# GBAtemp's Wikipedia page



## chyyran (Feb 24, 2011)

http://en.wikipedia.org/wiki/Gbatemp

We need to make this page more organized and unorphaned. People don't join by subconsciously typing gbatemp.net in there browser, they join when they know what it is. The page is in ruin, even though it's better than some pages in Wikipedia, let's make it better. I'm gonna started editing this (I added the mascots), so if anyone wants to join in, sure. The Page for GBAtemp in Wikitemp is also quite in ruin..


----------



## Rydian (Feb 24, 2011)

The issue is still notability.  Many sites do not link to gbatemp because it allows talk of piracy...

However one way to go at it would be the homebrew and ROM hack developments.  When somebody here develops something and it spreads onto other sites that link back (like the base jumping game or the new super mario 3 hack), that can be used as third-party references.


----------



## chyyran (Feb 24, 2011)

I can think of 3 pages that can link to it.
Nintendo DS Storage devices
Game Boy Advance Flashcarts
Homebrew (video games)


----------



## Rydian (Feb 24, 2011)

I'm talking about other sites to use as sources.


----------



## chyyran (Feb 24, 2011)

Oh..


----------



## Rydian (Feb 24, 2011)

Yes, the first notice (orphans) isn't as important as the second (which is about the article's worth to exist in the first place).


----------



## Vigilante (Feb 24, 2011)

the admin did'nt say anything bout a new skin so kindly edit


----------



## croagunk.master (Feb 24, 2011)

Vigilante said:
			
		

> the admin did'nt say anything bout a new skin so kindly edit
> 
> http://gbatemp.net/t273264-gbatemp-2011
> 
> QUOTE1) People have been speculating on a possible new IPB skin because of the hint we left in the Supercard DSTWO GBAtemp Edition announcement.

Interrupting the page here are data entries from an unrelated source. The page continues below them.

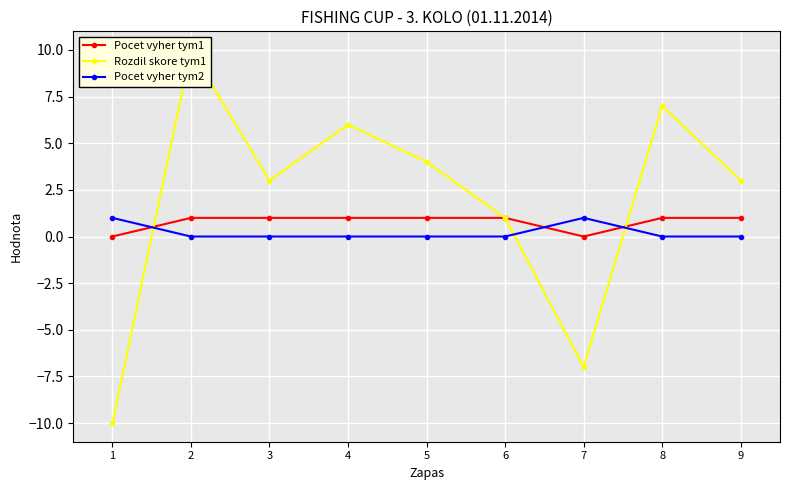

What is the average value of the Rozdil skore tym1 series?

2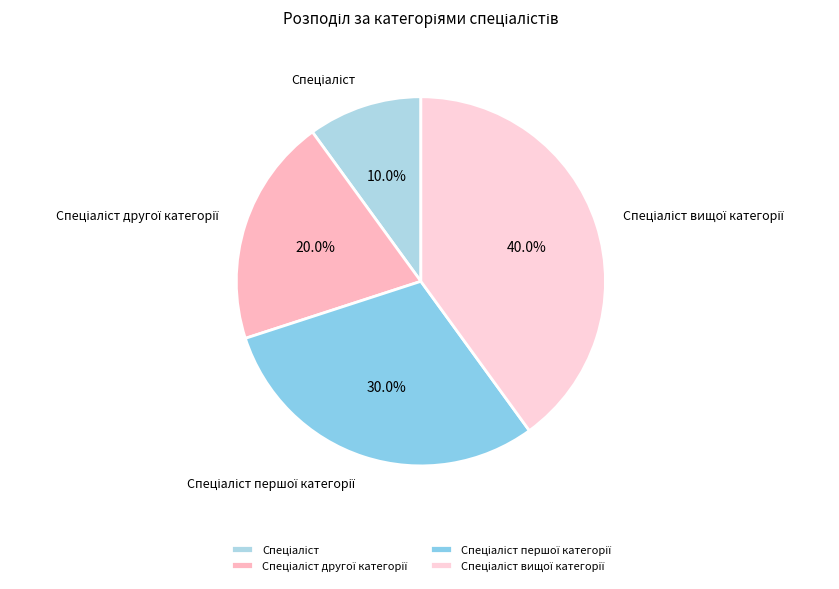

Does any single category account for the majority?

No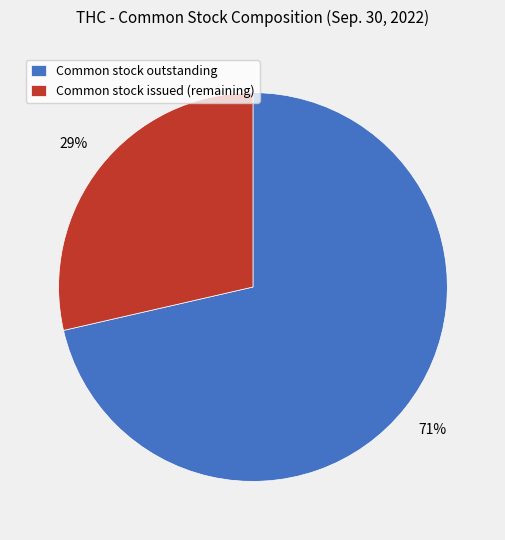

Rank the categories by value from lowest to highest.

Common stock issued (remaining), Common stock outstanding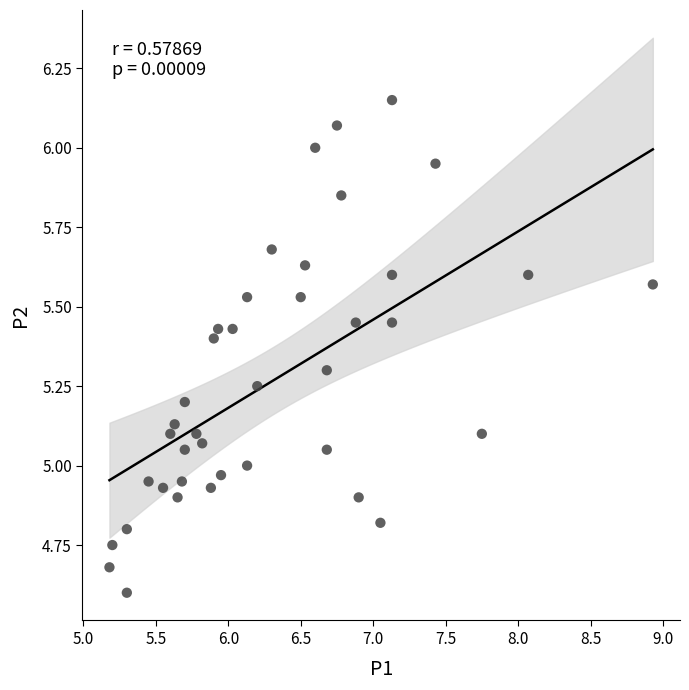

What is the range of X values (max minus min)?

3.8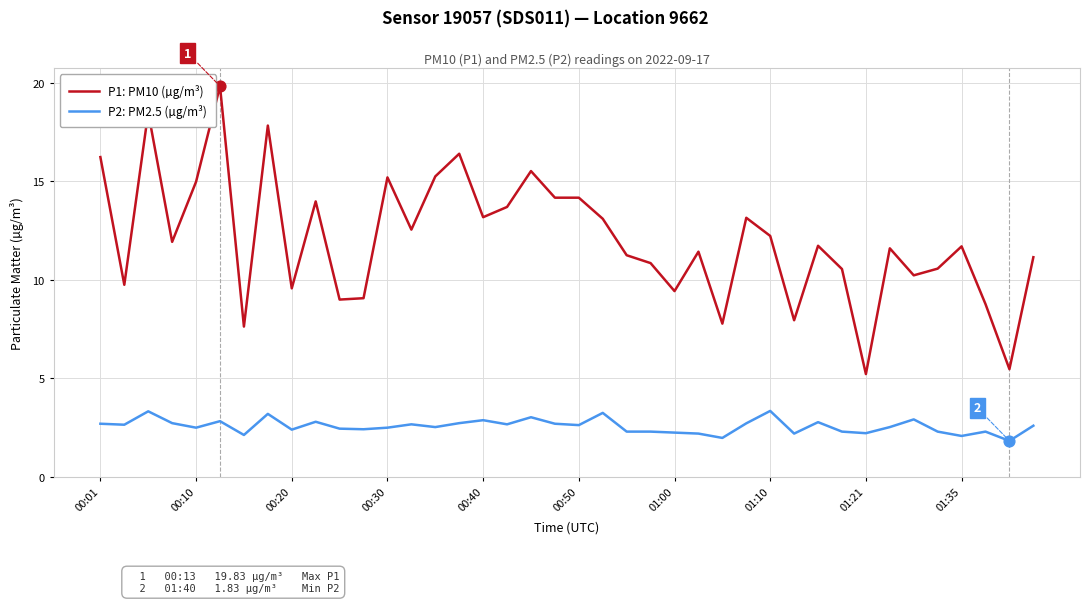

Which series has the widest spread of values?

P1: PM10 (µg/m³)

While I cannot say much more right now, I can tell you that no, we are not currently working on a new skin. We are working on something a lot bigger than just a new skin.



Vigilante. look before you leap.


----------



## twiztidsinz (Feb 24, 2011)

Vigilante said:
			
		

> the admin did'nt say anything bout a new skin so kindly edit


Just because YOU don't know anything about it doesn't mean it's not being discussed privately among them.


----------



## Vigilante (Feb 24, 2011)

croagunk.master said:
			
		

> Vigilante said:
> 
> 
> 
> ...


''Bigger than a skin''cough


----------



## twiztidsinz (Feb 24, 2011)

Vigilante said:
			
		

> croagunk.master said:
> 
> 
> 
> ...


Might want to get that cough checked out... and your eyes while you're at it.

"a lot bigger than *just* a new skin."
Meaning a new skin and more.


----------



## prowler (Feb 24, 2011)

It could mean finally updating this forum to a new IPB version which means the current skins won't work thus a new skin.

Also how about putting the New Super Mario Bros. 3 hack on there? 
http://www.joystiq.com/2010/11/12/super-ma...inished-mental/


----------



## tj_cool (Feb 24, 2011)

A wiki page can be edited by anyone. So feel free to update it if you think that's needed.


----------



## prowler (Feb 24, 2011)

I would but I'm not good with wikis that's why I suggested it. >:


----------